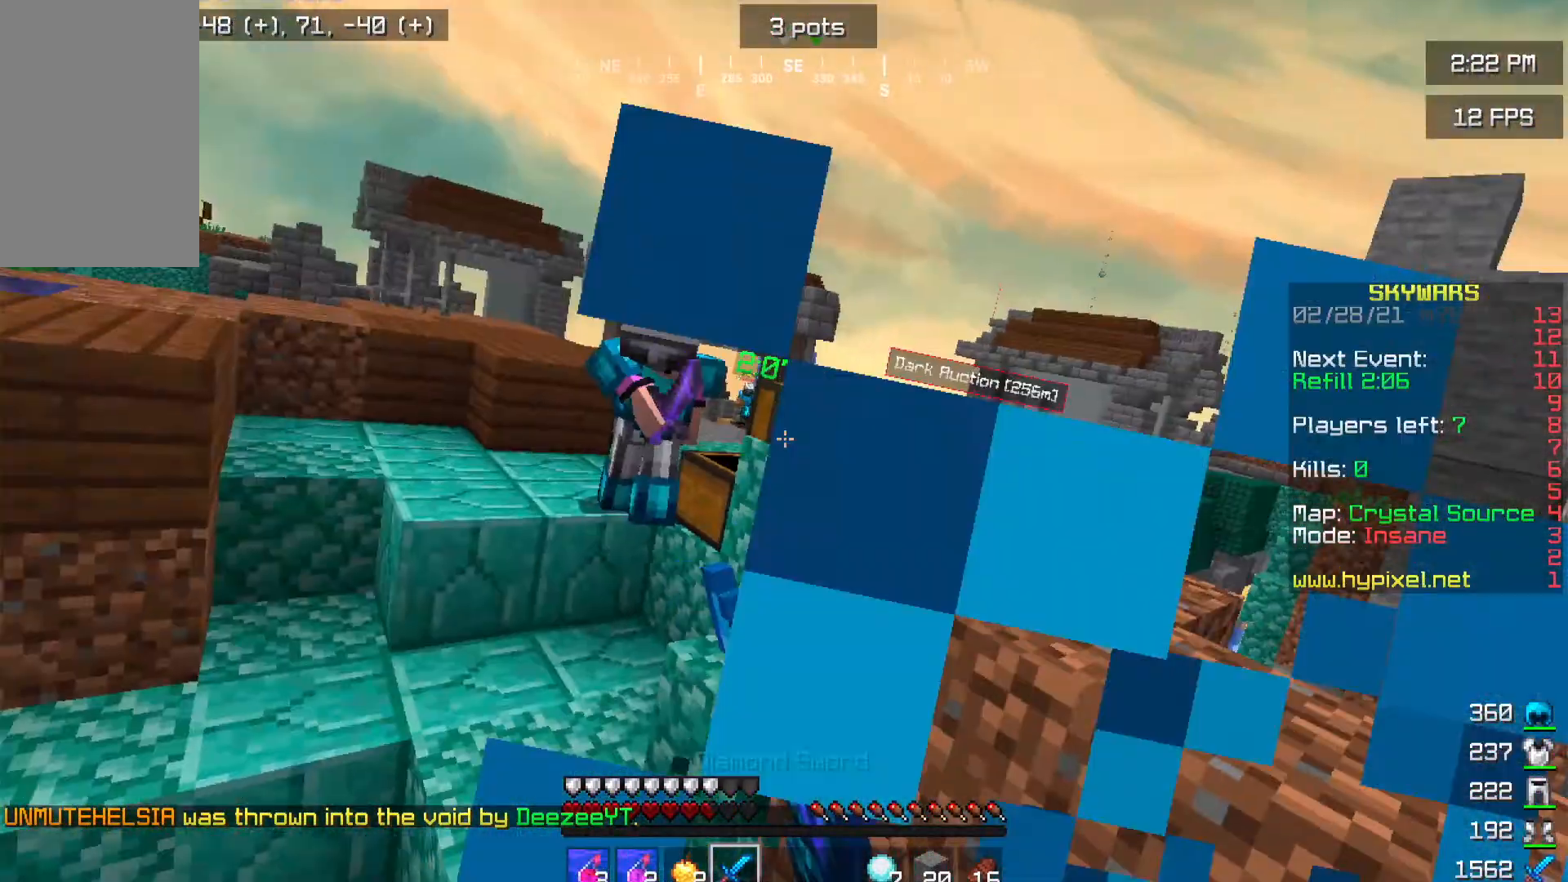
{"keys": ["w"], "mouse": [], "events": [[50, "a", "up"], [50, "mouse_left", "up"], [66, "a", "down"], [66, "mouse_left", "down"], [250, "a", "up"], [467, "mouse_left", "up"]]}
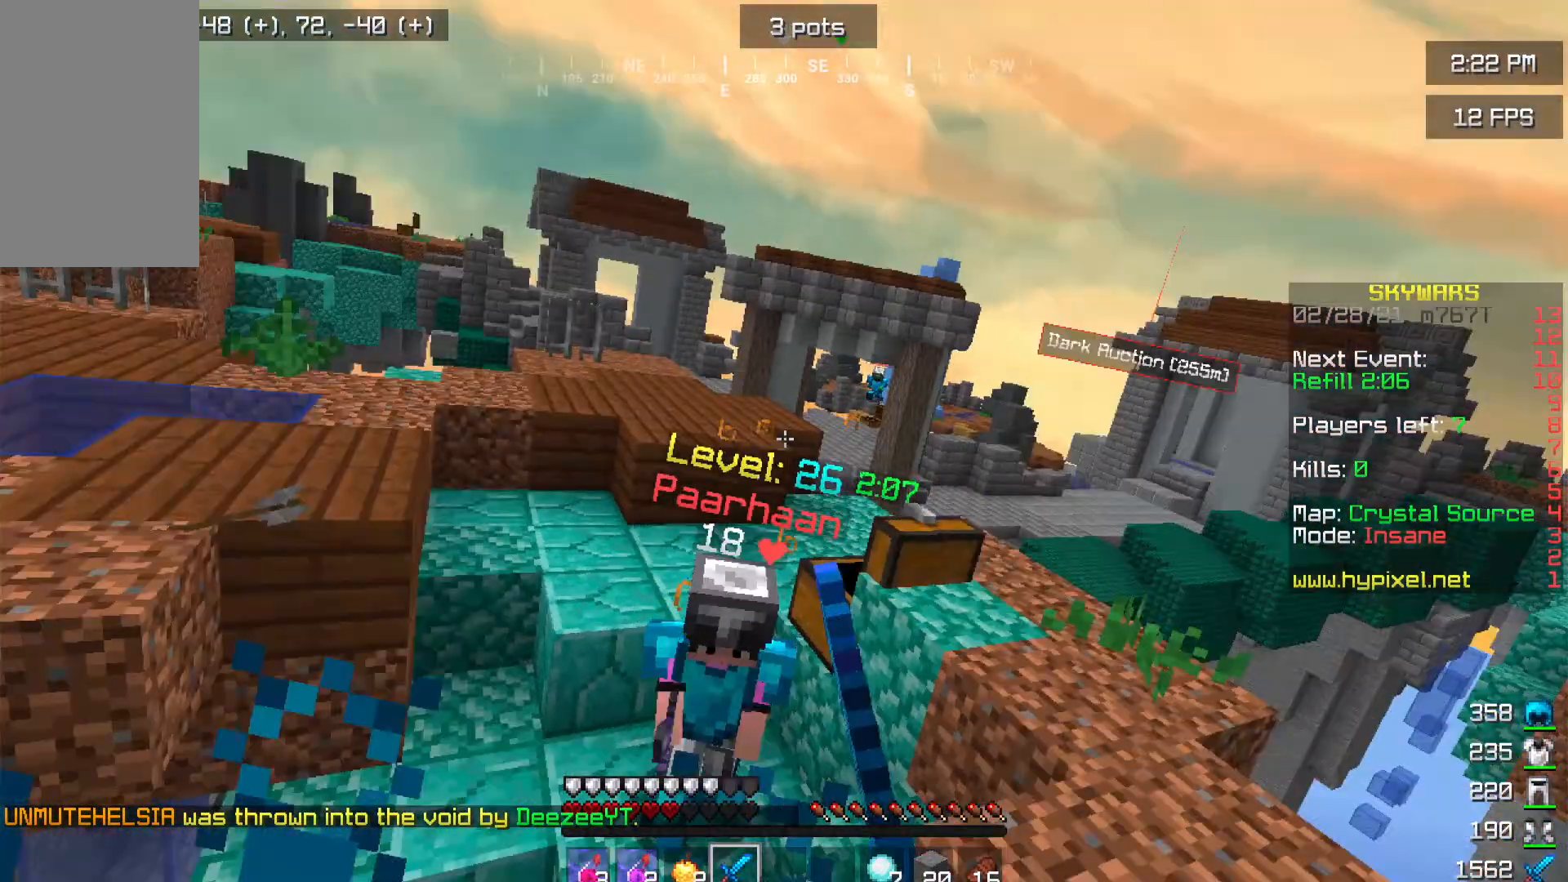
{"keys": ["w"], "mouse": ["left"]}
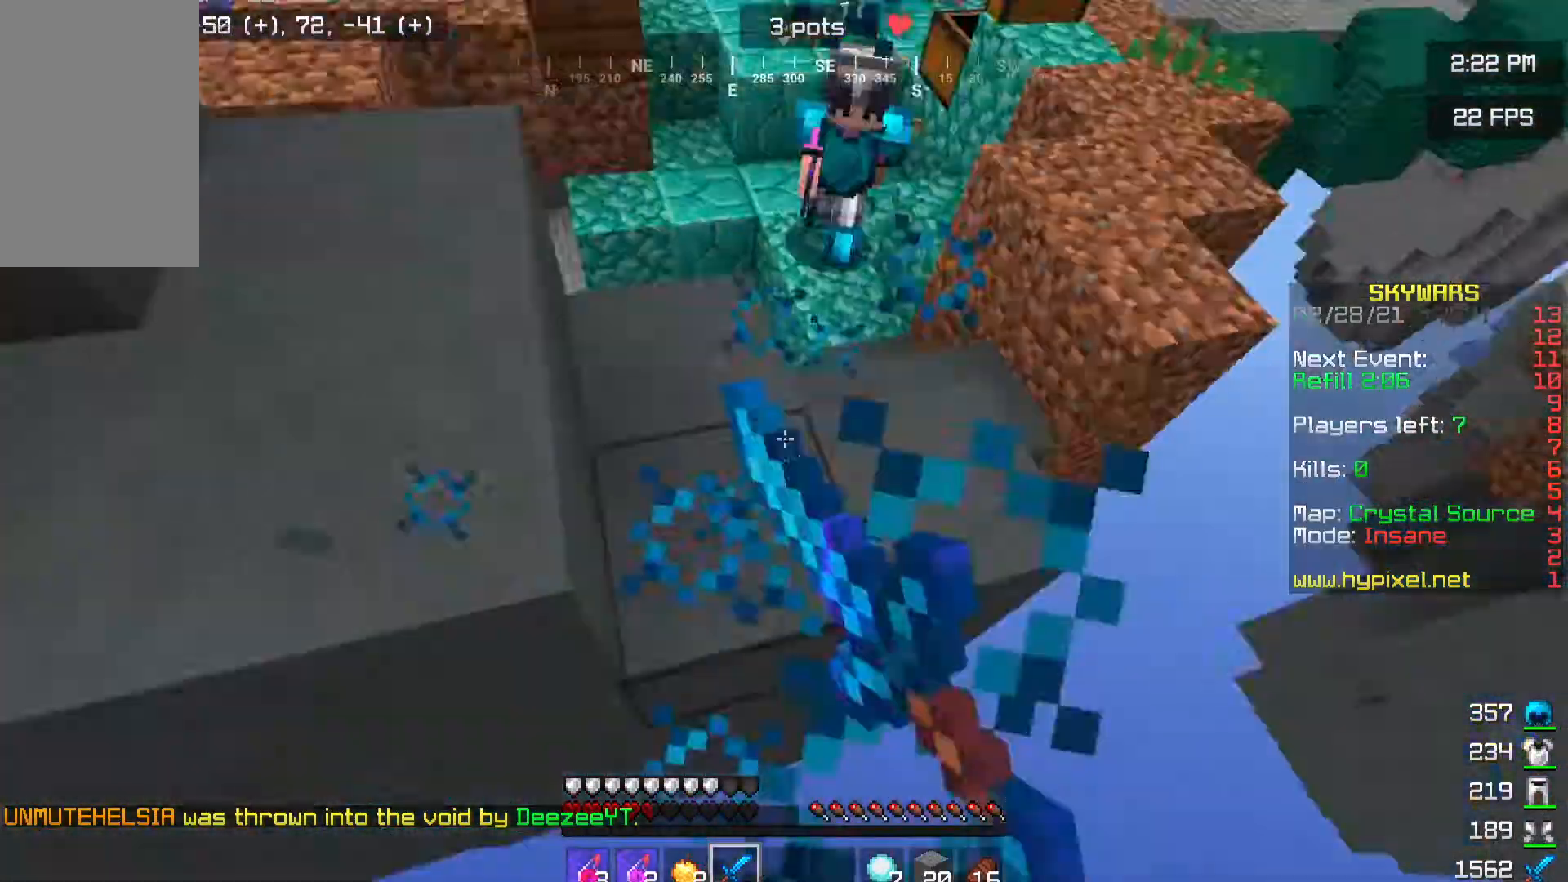
{"keys": ["w"], "mouse": ["left"], "events": [[267, "mouse_left", "up"], [333, "mouse_left", "down"]]}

*EXERCISE GOAL*
The word "down" occurs in some lines of the data above; report how many such lines there are, with no other words.

*EXERCISE RESPONSE*
2